━━ Excerpted records ━━
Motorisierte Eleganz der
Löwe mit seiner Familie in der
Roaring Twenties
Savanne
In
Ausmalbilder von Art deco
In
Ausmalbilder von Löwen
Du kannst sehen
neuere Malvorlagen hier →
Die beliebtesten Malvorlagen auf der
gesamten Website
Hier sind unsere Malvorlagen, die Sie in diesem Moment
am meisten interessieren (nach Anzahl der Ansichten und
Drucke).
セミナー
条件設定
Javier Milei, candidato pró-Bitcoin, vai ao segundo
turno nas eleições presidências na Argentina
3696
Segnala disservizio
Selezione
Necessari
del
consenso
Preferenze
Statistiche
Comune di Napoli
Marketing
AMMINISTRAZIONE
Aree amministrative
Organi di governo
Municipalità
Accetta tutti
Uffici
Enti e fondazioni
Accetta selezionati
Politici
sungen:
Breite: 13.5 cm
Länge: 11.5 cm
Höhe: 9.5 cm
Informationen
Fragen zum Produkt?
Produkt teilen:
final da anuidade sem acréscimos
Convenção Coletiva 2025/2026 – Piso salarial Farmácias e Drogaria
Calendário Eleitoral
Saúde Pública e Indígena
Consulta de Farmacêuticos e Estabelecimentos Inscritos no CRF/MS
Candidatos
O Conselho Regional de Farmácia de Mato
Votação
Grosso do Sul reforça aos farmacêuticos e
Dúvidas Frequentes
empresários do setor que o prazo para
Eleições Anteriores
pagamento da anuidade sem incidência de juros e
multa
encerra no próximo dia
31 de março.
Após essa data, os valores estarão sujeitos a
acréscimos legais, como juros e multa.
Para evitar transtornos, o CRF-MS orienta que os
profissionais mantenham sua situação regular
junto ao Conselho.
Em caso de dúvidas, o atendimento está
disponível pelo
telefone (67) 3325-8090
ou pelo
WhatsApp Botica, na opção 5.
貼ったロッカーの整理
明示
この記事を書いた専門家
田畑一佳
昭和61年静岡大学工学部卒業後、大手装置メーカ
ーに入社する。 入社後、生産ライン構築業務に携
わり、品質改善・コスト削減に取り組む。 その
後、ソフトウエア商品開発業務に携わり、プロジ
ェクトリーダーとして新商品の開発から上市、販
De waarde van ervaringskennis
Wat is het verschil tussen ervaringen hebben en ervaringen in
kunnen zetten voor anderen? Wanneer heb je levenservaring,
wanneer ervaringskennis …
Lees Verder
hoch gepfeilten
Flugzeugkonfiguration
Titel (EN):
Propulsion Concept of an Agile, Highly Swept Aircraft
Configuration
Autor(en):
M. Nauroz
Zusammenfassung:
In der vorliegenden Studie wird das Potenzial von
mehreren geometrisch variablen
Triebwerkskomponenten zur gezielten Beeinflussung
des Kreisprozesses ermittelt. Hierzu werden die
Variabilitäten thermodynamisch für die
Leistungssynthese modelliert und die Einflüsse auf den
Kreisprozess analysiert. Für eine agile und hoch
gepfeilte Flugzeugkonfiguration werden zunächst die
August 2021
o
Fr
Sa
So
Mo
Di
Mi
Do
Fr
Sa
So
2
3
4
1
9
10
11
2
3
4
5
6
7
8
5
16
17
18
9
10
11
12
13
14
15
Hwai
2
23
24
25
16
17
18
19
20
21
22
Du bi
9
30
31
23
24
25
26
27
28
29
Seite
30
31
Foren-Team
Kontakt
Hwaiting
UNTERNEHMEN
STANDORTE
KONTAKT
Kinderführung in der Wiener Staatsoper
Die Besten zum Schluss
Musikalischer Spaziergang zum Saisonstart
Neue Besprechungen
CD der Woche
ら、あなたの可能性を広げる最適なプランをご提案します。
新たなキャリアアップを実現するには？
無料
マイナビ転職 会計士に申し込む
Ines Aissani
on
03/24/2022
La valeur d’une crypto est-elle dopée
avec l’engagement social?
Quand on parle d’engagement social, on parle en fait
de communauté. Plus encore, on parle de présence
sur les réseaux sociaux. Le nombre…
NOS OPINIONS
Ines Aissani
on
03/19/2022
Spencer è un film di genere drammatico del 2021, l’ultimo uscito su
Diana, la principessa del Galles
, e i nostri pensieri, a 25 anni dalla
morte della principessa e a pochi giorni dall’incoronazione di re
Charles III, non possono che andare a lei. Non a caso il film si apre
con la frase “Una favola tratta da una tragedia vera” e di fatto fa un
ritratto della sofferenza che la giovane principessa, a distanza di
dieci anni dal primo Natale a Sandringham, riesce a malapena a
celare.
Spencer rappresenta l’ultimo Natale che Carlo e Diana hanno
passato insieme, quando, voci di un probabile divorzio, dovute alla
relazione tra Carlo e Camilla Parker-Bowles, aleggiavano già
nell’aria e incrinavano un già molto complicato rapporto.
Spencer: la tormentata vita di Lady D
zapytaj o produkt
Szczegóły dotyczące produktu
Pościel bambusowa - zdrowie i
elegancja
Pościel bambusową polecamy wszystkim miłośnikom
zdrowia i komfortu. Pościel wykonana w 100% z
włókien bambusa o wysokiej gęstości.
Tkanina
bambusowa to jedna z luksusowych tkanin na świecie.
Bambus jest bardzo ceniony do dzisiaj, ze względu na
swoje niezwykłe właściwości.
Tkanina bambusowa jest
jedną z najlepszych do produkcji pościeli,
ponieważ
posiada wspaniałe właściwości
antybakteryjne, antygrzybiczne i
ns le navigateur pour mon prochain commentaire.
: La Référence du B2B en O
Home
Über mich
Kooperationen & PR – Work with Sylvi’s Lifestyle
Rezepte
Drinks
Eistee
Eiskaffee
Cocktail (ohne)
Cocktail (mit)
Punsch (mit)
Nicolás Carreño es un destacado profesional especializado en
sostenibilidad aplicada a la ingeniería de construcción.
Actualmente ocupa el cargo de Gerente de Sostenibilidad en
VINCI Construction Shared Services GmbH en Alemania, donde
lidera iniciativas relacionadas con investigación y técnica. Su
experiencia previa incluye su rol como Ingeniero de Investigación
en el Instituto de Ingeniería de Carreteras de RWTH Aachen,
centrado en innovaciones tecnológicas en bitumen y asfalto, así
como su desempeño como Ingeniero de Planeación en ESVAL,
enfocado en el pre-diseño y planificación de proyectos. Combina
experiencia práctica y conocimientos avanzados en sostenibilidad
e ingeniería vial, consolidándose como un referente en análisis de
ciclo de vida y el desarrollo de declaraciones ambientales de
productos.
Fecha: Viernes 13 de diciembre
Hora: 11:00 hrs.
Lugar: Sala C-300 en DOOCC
━━━
Job item
Gather every line in the rows above that contains the string "bambusowa", and copy each one. Case counts, so match uppercase and lowercase letters exactly.

Answer section
Pościel bambusowa - zdrowie i
bambusowa to jedna z luksusowych tkanin na świecie.
Tkanina bambusowa jest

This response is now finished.